WHAT YOU ARE ASKED TO DO: The response must contain all of the entries, each one repeated exactly.

Records from a dataset
━━━━━━━━
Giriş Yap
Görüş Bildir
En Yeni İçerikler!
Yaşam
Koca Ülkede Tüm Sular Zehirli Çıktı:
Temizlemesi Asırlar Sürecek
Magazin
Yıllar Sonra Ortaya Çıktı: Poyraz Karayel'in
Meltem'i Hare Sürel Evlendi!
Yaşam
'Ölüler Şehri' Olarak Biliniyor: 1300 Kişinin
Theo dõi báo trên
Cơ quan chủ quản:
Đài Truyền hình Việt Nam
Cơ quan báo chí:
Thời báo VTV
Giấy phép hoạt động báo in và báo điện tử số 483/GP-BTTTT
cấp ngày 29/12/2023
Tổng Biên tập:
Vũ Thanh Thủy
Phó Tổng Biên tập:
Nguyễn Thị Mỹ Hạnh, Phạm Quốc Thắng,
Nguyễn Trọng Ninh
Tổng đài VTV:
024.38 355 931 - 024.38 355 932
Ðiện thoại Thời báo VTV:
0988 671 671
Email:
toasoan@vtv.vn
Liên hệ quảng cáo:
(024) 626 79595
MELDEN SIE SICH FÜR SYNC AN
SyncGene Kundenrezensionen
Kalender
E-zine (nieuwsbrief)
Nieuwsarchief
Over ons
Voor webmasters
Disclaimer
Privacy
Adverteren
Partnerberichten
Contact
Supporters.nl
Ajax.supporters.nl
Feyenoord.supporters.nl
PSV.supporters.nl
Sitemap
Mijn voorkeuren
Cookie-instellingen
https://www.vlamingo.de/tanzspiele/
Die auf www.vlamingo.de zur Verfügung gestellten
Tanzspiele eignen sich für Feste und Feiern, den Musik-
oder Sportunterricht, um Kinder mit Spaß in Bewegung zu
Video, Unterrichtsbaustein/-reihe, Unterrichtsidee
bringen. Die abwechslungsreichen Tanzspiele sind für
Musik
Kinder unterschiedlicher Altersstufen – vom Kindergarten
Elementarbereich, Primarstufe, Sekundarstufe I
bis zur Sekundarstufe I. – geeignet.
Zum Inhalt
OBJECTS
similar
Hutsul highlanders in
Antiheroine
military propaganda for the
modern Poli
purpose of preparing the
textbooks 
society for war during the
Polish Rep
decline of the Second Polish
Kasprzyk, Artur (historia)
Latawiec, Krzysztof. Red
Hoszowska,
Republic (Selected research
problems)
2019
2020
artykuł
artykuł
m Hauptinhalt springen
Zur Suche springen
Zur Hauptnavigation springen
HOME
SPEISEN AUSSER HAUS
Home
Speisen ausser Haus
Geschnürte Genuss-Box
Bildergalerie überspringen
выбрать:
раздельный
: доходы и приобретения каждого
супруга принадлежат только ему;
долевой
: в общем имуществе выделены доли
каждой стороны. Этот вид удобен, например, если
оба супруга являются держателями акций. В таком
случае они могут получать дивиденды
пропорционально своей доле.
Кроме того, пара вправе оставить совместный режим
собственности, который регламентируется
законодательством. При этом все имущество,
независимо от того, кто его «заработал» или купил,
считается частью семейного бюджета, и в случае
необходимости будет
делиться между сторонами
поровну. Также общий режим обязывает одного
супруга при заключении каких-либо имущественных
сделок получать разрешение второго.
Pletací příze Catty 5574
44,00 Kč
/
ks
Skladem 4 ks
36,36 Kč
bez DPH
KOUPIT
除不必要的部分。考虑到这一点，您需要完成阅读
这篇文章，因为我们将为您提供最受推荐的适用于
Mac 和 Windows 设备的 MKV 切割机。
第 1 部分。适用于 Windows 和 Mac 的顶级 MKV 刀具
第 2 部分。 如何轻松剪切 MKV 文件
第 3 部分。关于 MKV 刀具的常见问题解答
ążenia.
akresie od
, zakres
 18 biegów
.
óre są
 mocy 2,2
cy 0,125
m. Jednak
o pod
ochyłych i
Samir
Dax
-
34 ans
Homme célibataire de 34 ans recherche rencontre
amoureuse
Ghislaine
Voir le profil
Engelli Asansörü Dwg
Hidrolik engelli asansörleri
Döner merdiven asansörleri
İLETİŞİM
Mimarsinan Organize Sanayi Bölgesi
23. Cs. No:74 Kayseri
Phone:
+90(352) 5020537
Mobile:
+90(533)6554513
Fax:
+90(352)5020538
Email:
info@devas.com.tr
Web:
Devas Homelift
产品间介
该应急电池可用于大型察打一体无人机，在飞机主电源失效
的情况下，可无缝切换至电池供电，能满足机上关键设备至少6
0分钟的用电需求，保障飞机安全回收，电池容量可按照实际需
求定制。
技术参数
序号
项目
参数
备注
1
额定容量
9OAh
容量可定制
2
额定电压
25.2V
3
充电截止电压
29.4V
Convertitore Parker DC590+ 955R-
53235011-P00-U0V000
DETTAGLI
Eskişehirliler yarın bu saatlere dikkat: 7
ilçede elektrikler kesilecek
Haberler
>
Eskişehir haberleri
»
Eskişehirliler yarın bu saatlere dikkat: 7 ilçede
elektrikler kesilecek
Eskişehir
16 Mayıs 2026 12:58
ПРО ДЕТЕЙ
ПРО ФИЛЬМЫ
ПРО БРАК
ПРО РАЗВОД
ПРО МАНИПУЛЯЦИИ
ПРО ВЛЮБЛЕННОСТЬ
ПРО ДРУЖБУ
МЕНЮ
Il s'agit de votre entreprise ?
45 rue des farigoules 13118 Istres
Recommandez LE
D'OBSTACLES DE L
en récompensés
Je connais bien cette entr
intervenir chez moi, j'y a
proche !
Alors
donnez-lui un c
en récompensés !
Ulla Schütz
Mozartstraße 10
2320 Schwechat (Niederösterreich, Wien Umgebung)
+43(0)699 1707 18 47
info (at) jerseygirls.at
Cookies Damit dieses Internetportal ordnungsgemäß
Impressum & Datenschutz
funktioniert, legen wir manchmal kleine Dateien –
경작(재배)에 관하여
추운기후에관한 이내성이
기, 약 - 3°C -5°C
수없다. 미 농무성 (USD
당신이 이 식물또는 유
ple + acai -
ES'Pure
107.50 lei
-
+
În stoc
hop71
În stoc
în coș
━━━━━━━━
OUTPUT OF THE EXERCISE:
Giriş Yap
Görüş Bildir
En Yeni İçerikler!
Yaşam
Koca Ülkede Tüm Sular Zehirli Çıktı:
Temizlemesi Asırlar Sürecek
Magazin
Yıllar Sonra Ortaya Çıktı: Poyraz Karayel'in
Meltem'i Hare Sürel Evlendi!
Yaşam
'Ölüler Şehri' Olarak Biliniyor: 1300 Kişinin
Theo dõi báo trên
Cơ quan chủ quản:
Đài Truyền hình Việt Nam
Cơ quan báo chí:
Thời báo VTV
Giấy phép hoạt động báo in và báo điện tử số 483/GP-BTTTT
cấp ngày 29/12/2023
Tổng Biên tập:
Vũ Thanh Thủy
Phó Tổng Biên tập:
Nguyễn Thị Mỹ Hạnh, Phạm Quốc Thắng,
Nguyễn Trọng Ninh
Tổng đài VTV:
024.38 355 931 - 024.38 355 932
Ðiện thoại Thời báo VTV:
0988 671 671
Email:
toasoan@vtv.vn
Liên hệ quảng cáo:
(024) 626 79595
MELDEN SIE SICH FÜR SYNC AN
SyncGene Kundenrezensionen
Kalender
E-zine (nieuwsbrief)
Nieuwsarchief
Over ons
Voor webmasters
Disclaimer
Privacy
Adverteren
Partnerberichten
Contact
Supporters.nl
Ajax.supporters.nl
Feyenoord.supporters.nl
PSV.supporters.nl
Sitemap
Mijn voorkeuren
Cookie-instellingen
https://www.vlamingo.de/tanzspiele/
Die auf www.vlamingo.de zur Verfügung gestellten
Tanzspiele eignen sich für Feste und Feiern, den Musik-
oder Sportunterricht, um Kinder mit Spaß in Bewegung zu
Video, Unterrichtsbaustein/-reihe, Unterrichtsidee
bringen. Die abwechslungsreichen Tanzspiele sind für
Musik
Kinder unterschiedlicher Altersstufen – vom Kindergarten
Elementarbereich, Primarstufe, Sekundarstufe I
bis zur Sekundarstufe I. – geeignet.
Zum Inhalt
OBJECTS
similar
Hutsul highlanders in
Antiheroine
military propaganda for the
modern Poli
purpose of preparing the
textbooks 
society for war during the
Polish Rep
decline of the Second Polish
Kasprzyk, Artur (historia)
Latawiec, Krzysztof. Red
Hoszowska,
Republic (Selected research
problems)
2019
2020
artykuł
artykuł
m Hauptinhalt springen
Zur Suche springen
Zur Hauptnavigation springen
HOME
SPEISEN AUSSER HAUS
Home
Speisen ausser Haus
Geschnürte Genuss-Box
Bildergalerie überspringen
выбрать:
раздельный
: доходы и приобретения каждого
супруга принадлежат только ему;
долевой
: в общем имуществе выделены доли
каждой стороны. Этот вид удобен, например, если
оба супруга являются держателями акций. В таком
случае они могут получать дивиденды
пропорционально своей доле.
Кроме того, пара вправе оставить совместный режим
собственности, который регламентируется
законодательством. При этом все имущество,
независимо от того, кто его «заработал» или купил,
считается частью семейного бюджета, и в случае
необходимости будет
делиться между сторонами
поровну. Также общий режим обязывает одного
супруга при заключении каких-либо имущественных
сделок получать разрешение второго.
Pletací příze Catty 5574
44,00 Kč
/
ks
Skladem 4 ks
36,36 Kč
bez DPH
KOUPIT
除不必要的部分。考虑到这一点，您需要完成阅读
这篇文章，因为我们将为您提供最受推荐的适用于
Mac 和 Windows 设备的 MKV 切割机。
第 1 部分。适用于 Windows 和 Mac 的顶级 MKV 刀具
第 2 部分。 如何轻松剪切 MKV 文件
第 3 部分。关于 MKV 刀具的常见问题解答
ążenia.
akresie od
, zakres
 18 biegów
.
óre są
 mocy 2,2
cy 0,125
m. Jednak
o pod
ochyłych i
Samir
Dax
-
34 ans
Homme célibataire de 34 ans recherche rencontre
amoureuse
Ghislaine
Voir le profil
Engelli Asansörü Dwg
Hidrolik engelli asansörleri
Döner merdiven asansörleri
İLETİŞİM
Mimarsinan Organize Sanayi Bölgesi
23. Cs. No:74 Kayseri
Phone:
+90(352) 5020537
Mobile:
+90(533)6554513
Fax:
+90(352)5020538
Email:
info@devas.com.tr
Web:
Devas Homelift
产品间介
该应急电池可用于大型察打一体无人机，在飞机主电源失效
的情况下，可无缝切换至电池供电，能满足机上关键设备至少6
0分钟的用电需求，保障飞机安全回收，电池容量可按照实际需
求定制。
技术参数
序号
项目
参数
备注
1
额定容量
9OAh
容量可定制
2
额定电压
25.2V
3
充电截止电压
29.4V
Convertitore Parker DC590+ 955R-
53235011-P00-U0V000
DETTAGLI
Eskişehirliler yarın bu saatlere dikkat: 7
ilçede elektrikler kesilecek
Haberler
>
Eskişehir haberleri
»
Eskişehirliler yarın bu saatlere dikkat: 7 ilçede
elektrikler kesilecek
Eskişehir
16 Mayıs 2026 12:58
ПРО ДЕТЕЙ
ПРО ФИЛЬМЫ
ПРО БРАК
ПРО РАЗВОД
ПРО МАНИПУЛЯЦИИ
ПРО ВЛЮБЛЕННОСТЬ
ПРО ДРУЖБУ
МЕНЮ
Il s'agit de votre entreprise ?
45 rue des farigoules 13118 Istres
Recommandez LE
D'OBSTACLES DE L
en récompensés
Je connais bien cette entr
intervenir chez moi, j'y a
proche !
Alors
donnez-lui un c
en récompensés !
Ulla Schütz
Mozartstraße 10
2320 Schwechat (Niederösterreich, Wien Umgebung)
+43(0)699 1707 18 47
info (at) jerseygirls.at
Cookies Damit dieses Internetportal ordnungsgemäß
Impressum & Datenschutz
funktioniert, legen wir manchmal kleine Dateien –
경작(재배)에 관하여
추운기후에관한 이내성이
기, 약 - 3°C -5°C
수없다. 미 농무성 (USD
당신이 이 식물또는 유
ple + acai -
ES'Pure
107.50 lei
-
+
În stoc
hop71
În stoc
în coș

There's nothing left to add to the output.